§ **Passage**

——————————

[XLA:Python] Add infeed/outfeed methods to Device.

Change in preparation for removing them from PyLocalClient. PiperOrigin-RevId: 292016124 Change-Id: I0f9d0fb4e053f24b2e313611731afaa796388f55
2020-01-28 14:38:03 -08:00 · 2020-01-28 14:38:03 -08:00 · 7a4123bda5
commit 7a4123bda5
parent 9c6e8d5d19
6 changed files with 45 additions and 12 deletions
--- a/tensorflow/compiler/xla/python/BUILD
+++ b/tensorflow/compiler/xla/python/BUILD
@ -152,6 +152,7 @@ cc_library(
        ":worker_thread",
        "//tensorflow/compiler/xla:status",
        "//tensorflow/compiler/xla:util",
+        "//tensorflow/compiler/xla/client:local_client",
        "//tensorflow/core:lib",
        "//tensorflow/core:stream_executor",
        "@com_google_absl//absl/memory",
--- a/tensorflow/compiler/xla/python/local_client.cc
+++ b/tensorflow/compiler/xla/python/local_client.cc
@ -197,7 +197,7 @@ StatusOr<std::shared_ptr<PyLocalClient>> PyLocalClient::Get(
    se::StreamExecutor* executor =
        client->backend().stream_executor(i).ValueOrDie();
    auto device_state = absl::make_unique<LocalDeviceState>(
-        executor, synchronous_deallocation, asynchronous,
+        executor, client, synchronous_deallocation, asynchronous,
        /*allow_event_reuse=*/gpu_platform);
    devices.push_back(MakeDevice(platform_name, i, std::move(device_state)));
  }
--- a/tensorflow/compiler/xla/python/local_device_state.cc
+++ b/tensorflow/compiler/xla/python/local_device_state.cc
@ -25,12 +25,14 @@ limitations under the License.
 namespace xla {

 LocalDeviceState::LocalDeviceState(se::StreamExecutor* executor,
+                                   LocalClient* client,
                                   bool synchronous_deallocation,
                                   bool asynchronous, bool allow_event_reuse)

——————————

§ **What you have to do**
Continue the XLA commit diff that adds infeed and outfeed methods to Device, starting right after its last line.

[Stored data]
——————————

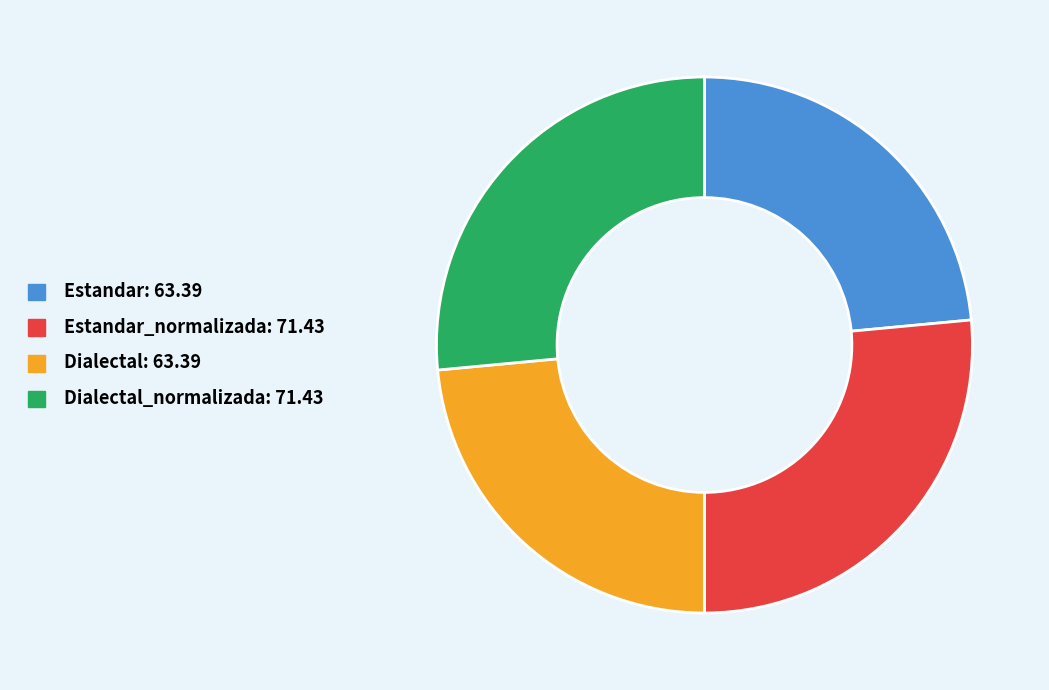

Is there a majority slice in this chart?

No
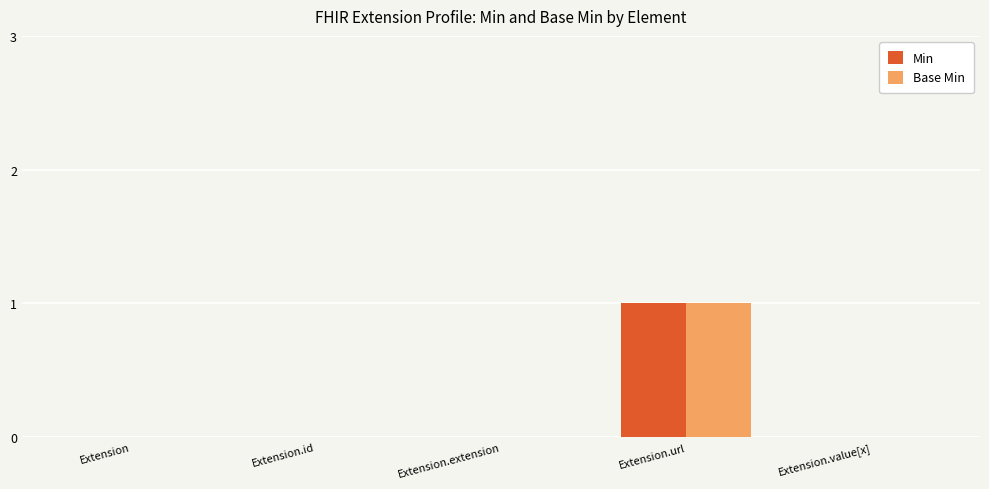

Reading left to right, what are all the values shown in this chart?

Min: 0	0	0	1	0
Base Min: 0	0	0	1	0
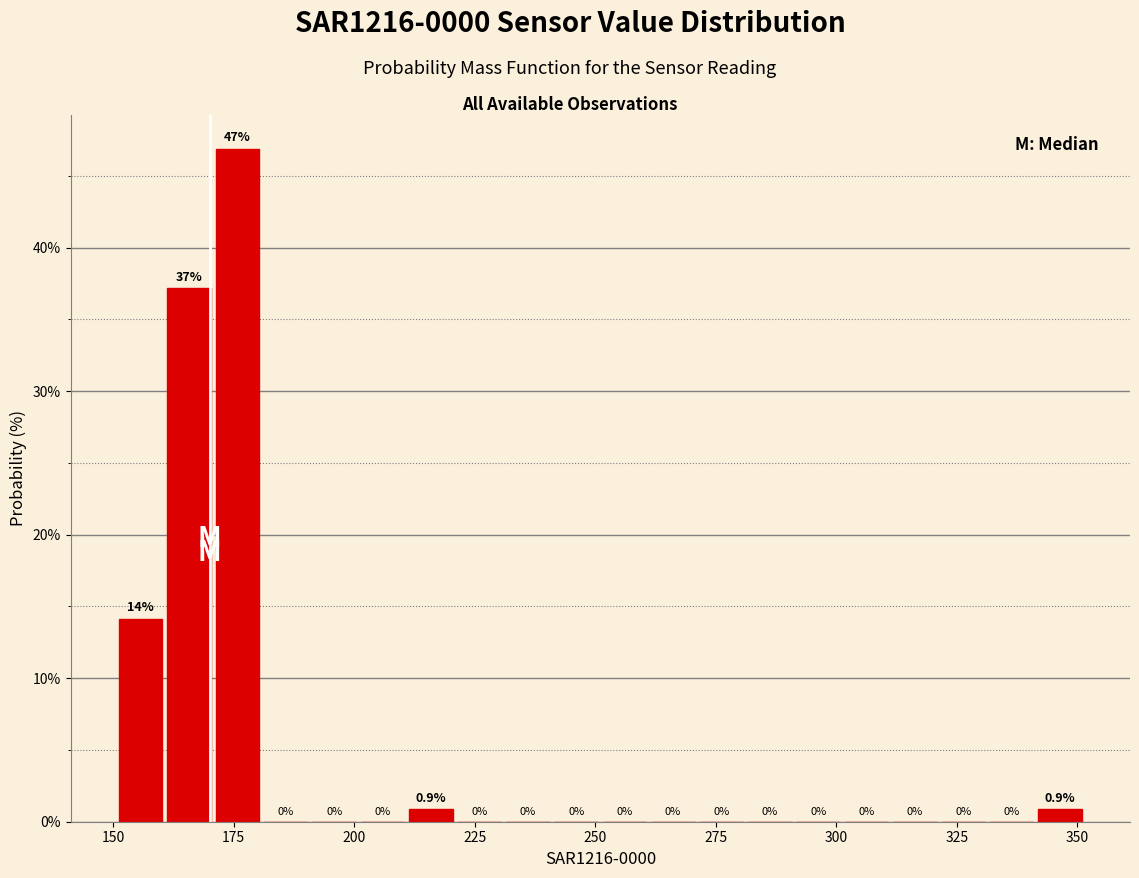

Read against the x-axis, roughly where is the centre of the tallest bar?

175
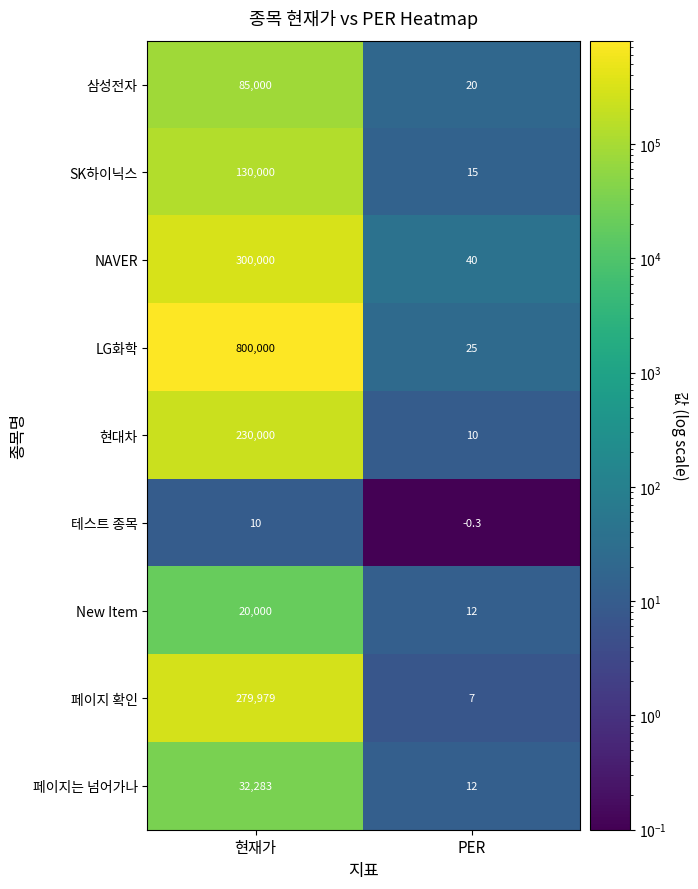

How many categories are shown in the chart?

2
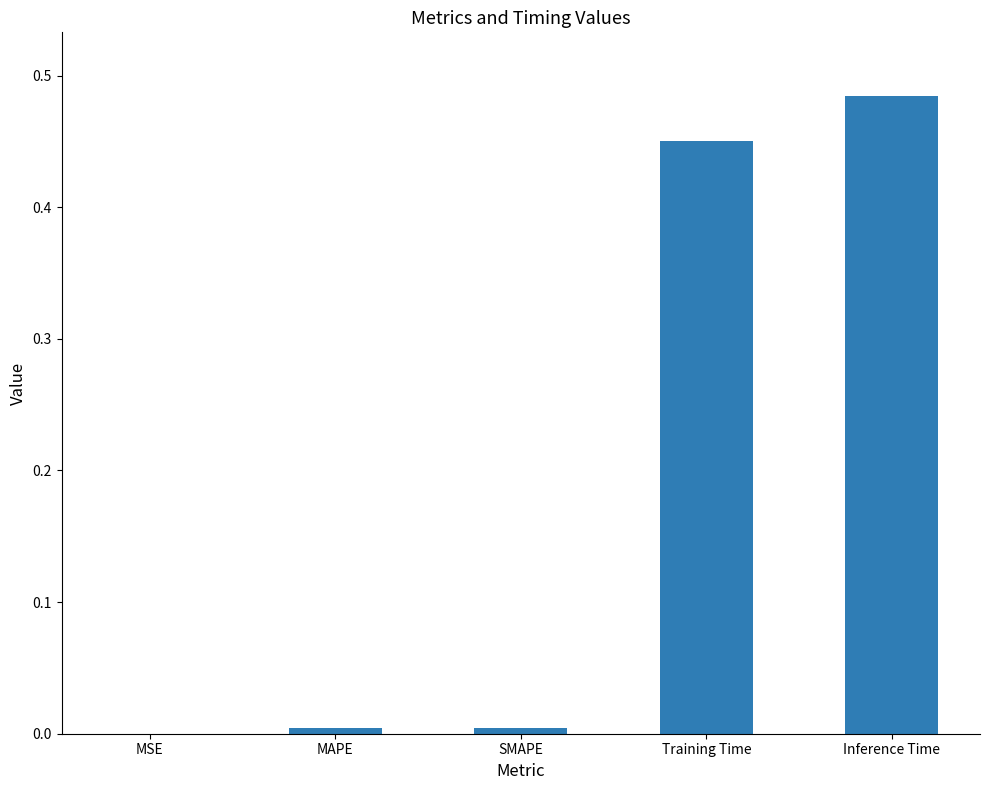

The value at MSE is 0.0. True or false?

True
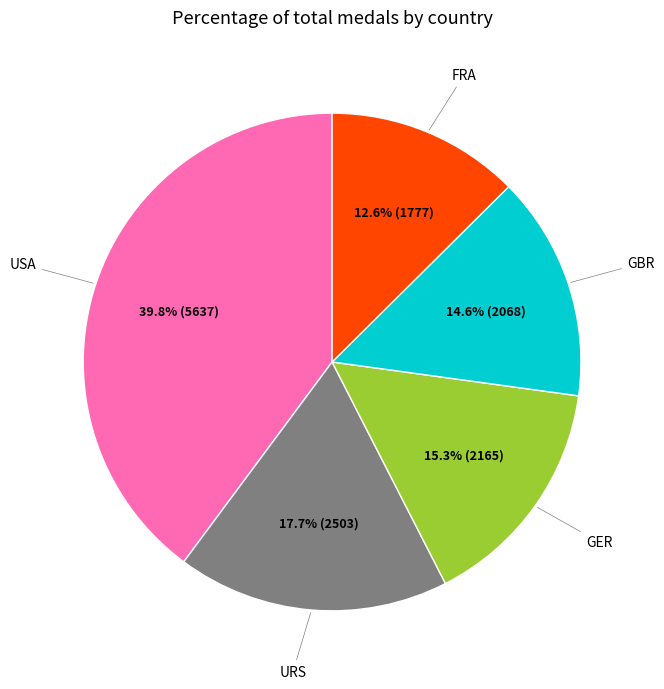

How many segments does this pie chart have?

5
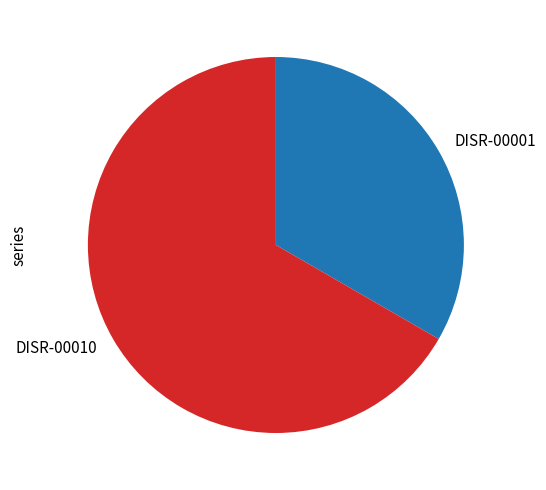

True or false: DISR-00001 accounts for 43% of the total.

False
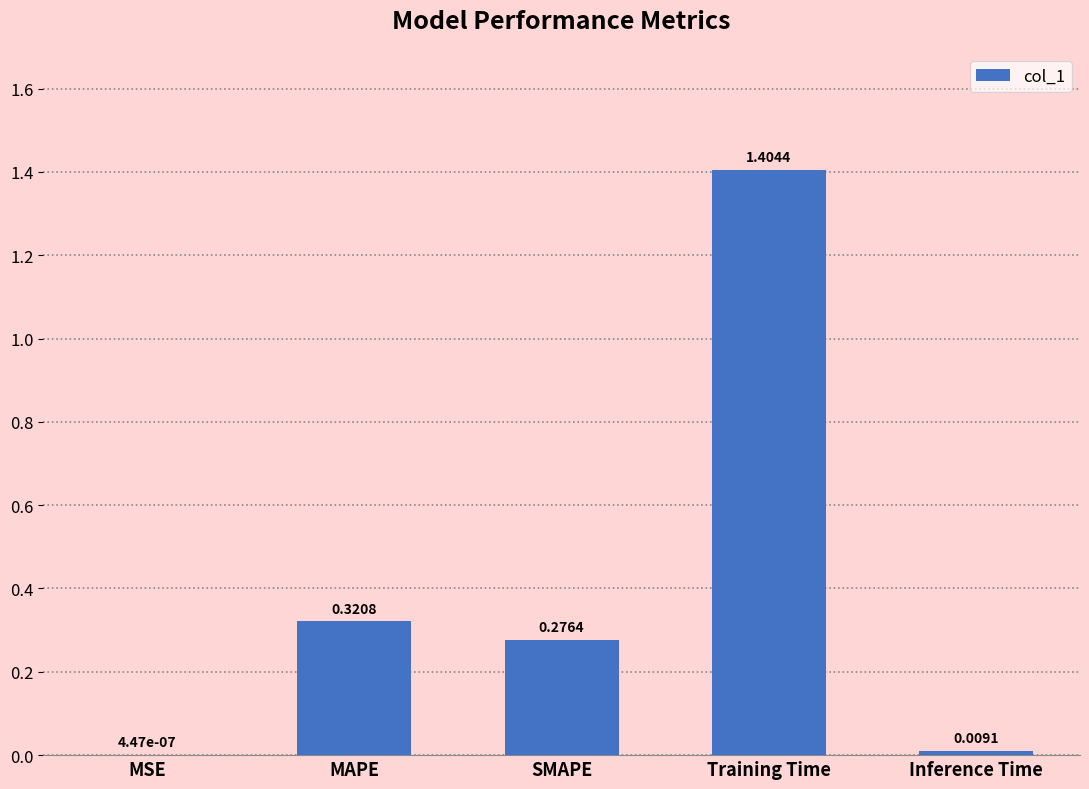

Where is the data nearest to the value 0?

MSE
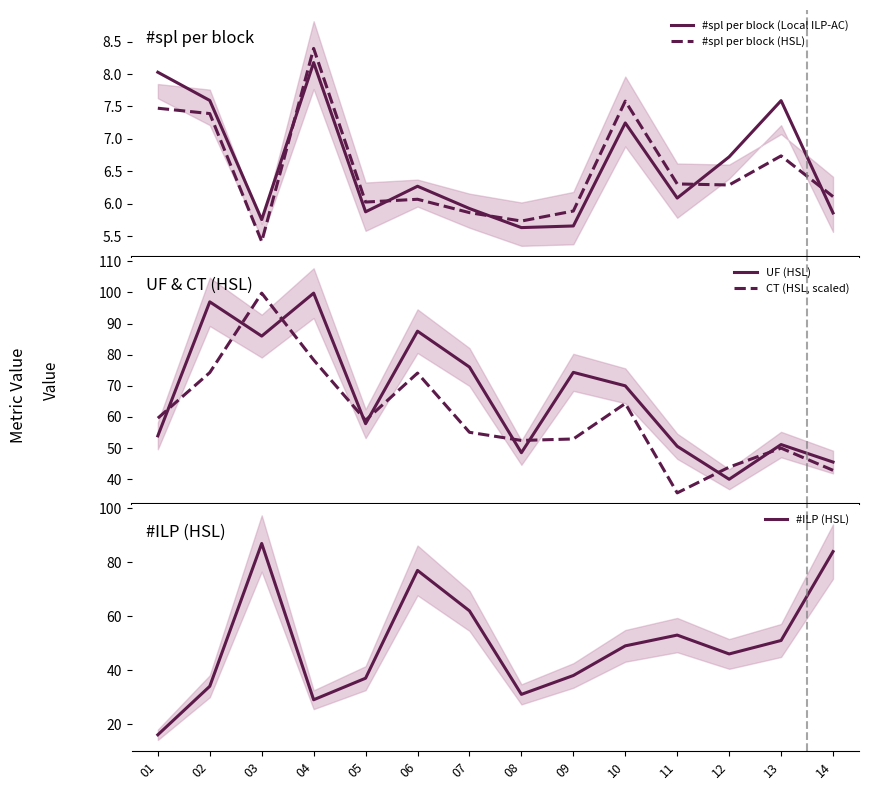

What is the maximum value shown in the chart?

99.8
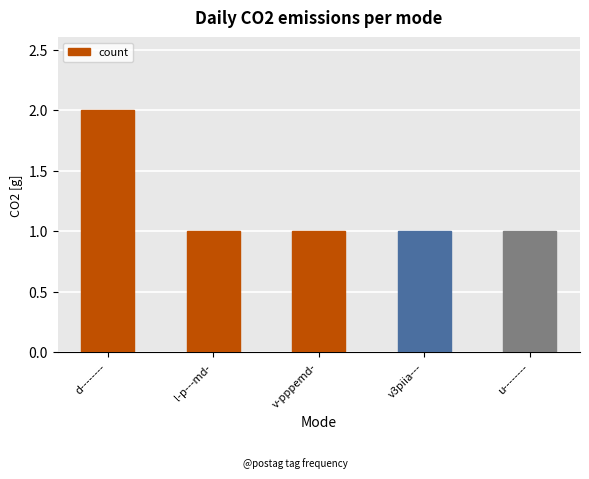

What is the average value?

1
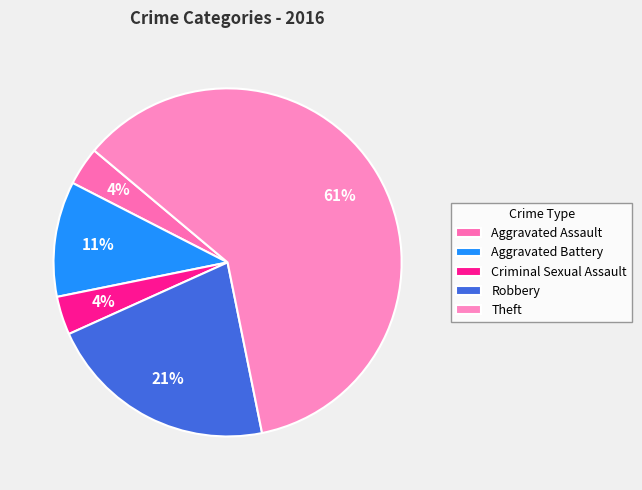

Does any single category account for the majority?

Yes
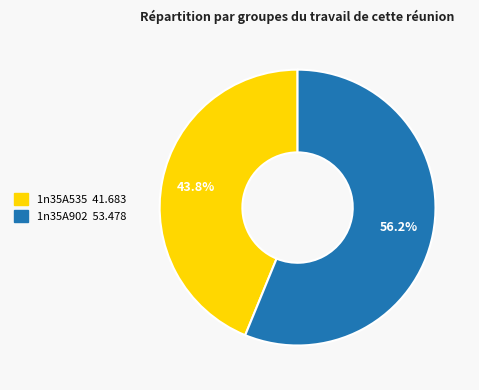

Count the number of slices in the pie.

2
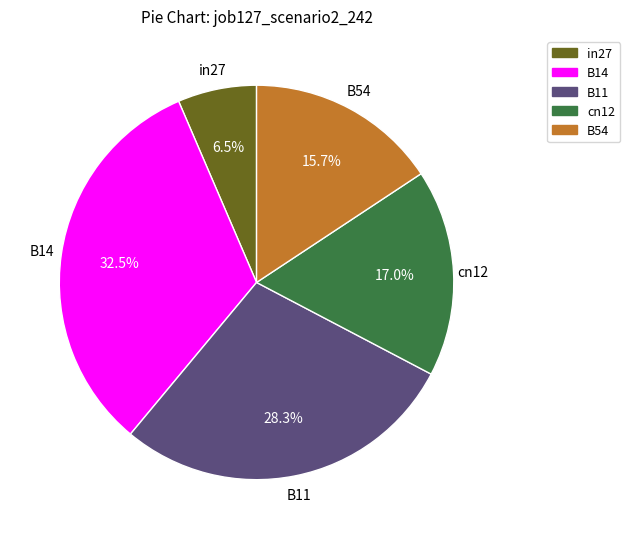

Which slice is the smallest?

in27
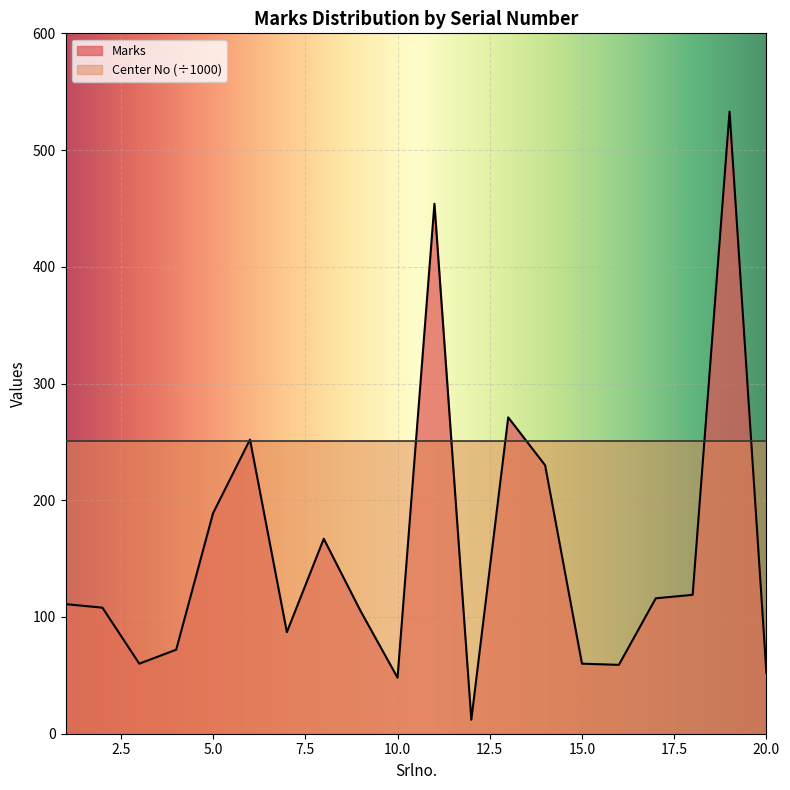

What is the change in value from 2 to 9?

-3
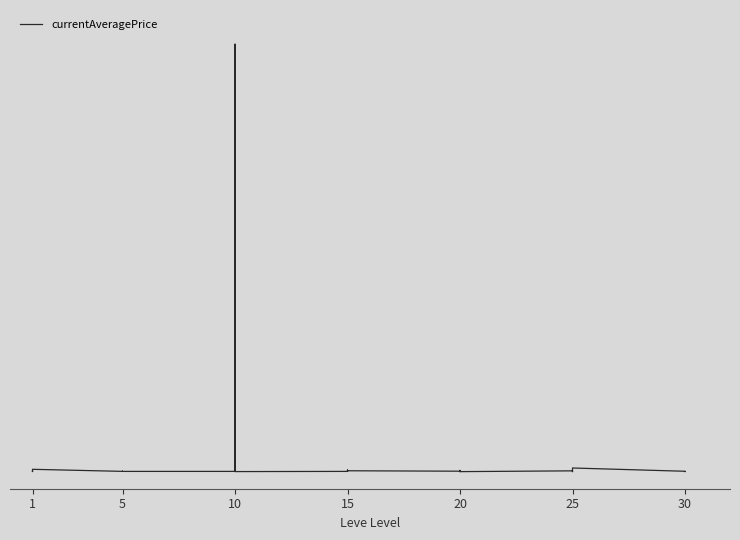

How many points are lower than both their immediate neighbors (excluding endpoints)?

12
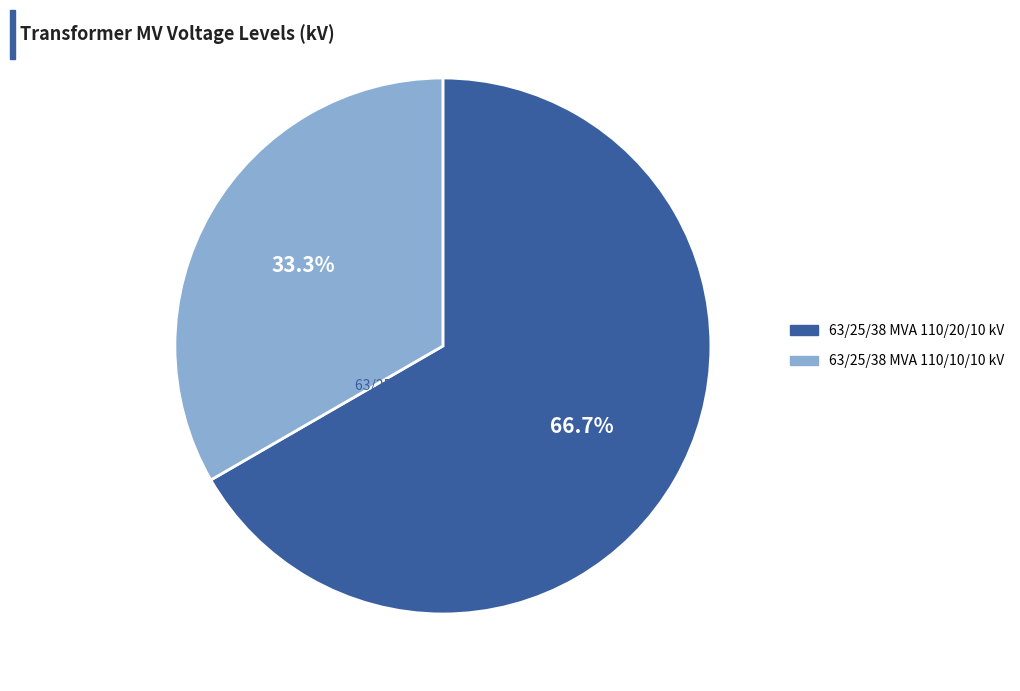

Does 63/25/38 MVA 110/20/10 kV represent more than half of the total?

Yes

——————————

§ **Response**
    : synchronous_deallocation_(synchronous_deallocation),
      event_pool_(allow_event_reuse),
      compute_semaphore_(/*capacity=*/asynchronous ? 32 : 1),
      executor_(executor),
+      client_(client),
      prng_seed_generator_(prng_seed_device_()),
      prng_seed_distribution_(std::numeric_limits<int>::min(),
                              std::numeric_limits<int>::max()) {
--- a/tensorflow/compiler/xla/python/local_device_state.h
+++ b/tensorflow/compiler/xla/python/local_device_state.h
@ -21,6 +21,7 @@ limitations under the License.
 #include <vector>

 #include "absl/synchronization/mutex.h"
+#include "tensorflow/compiler/xla/client/local_client.h"
 #include "tensorflow/compiler/xla/python/event_pool.h"
 #include "tensorflow/compiler/xla/python/semaphore.h"
 #include "tensorflow/compiler/xla/python/worker_thread.h"
@ -41,14 +42,17 @@ class LocalDeviceState {
  //
  // If asynchronous is false, the host will synchronize to the device after
  // each execution or transfer. This is intended for debugging only.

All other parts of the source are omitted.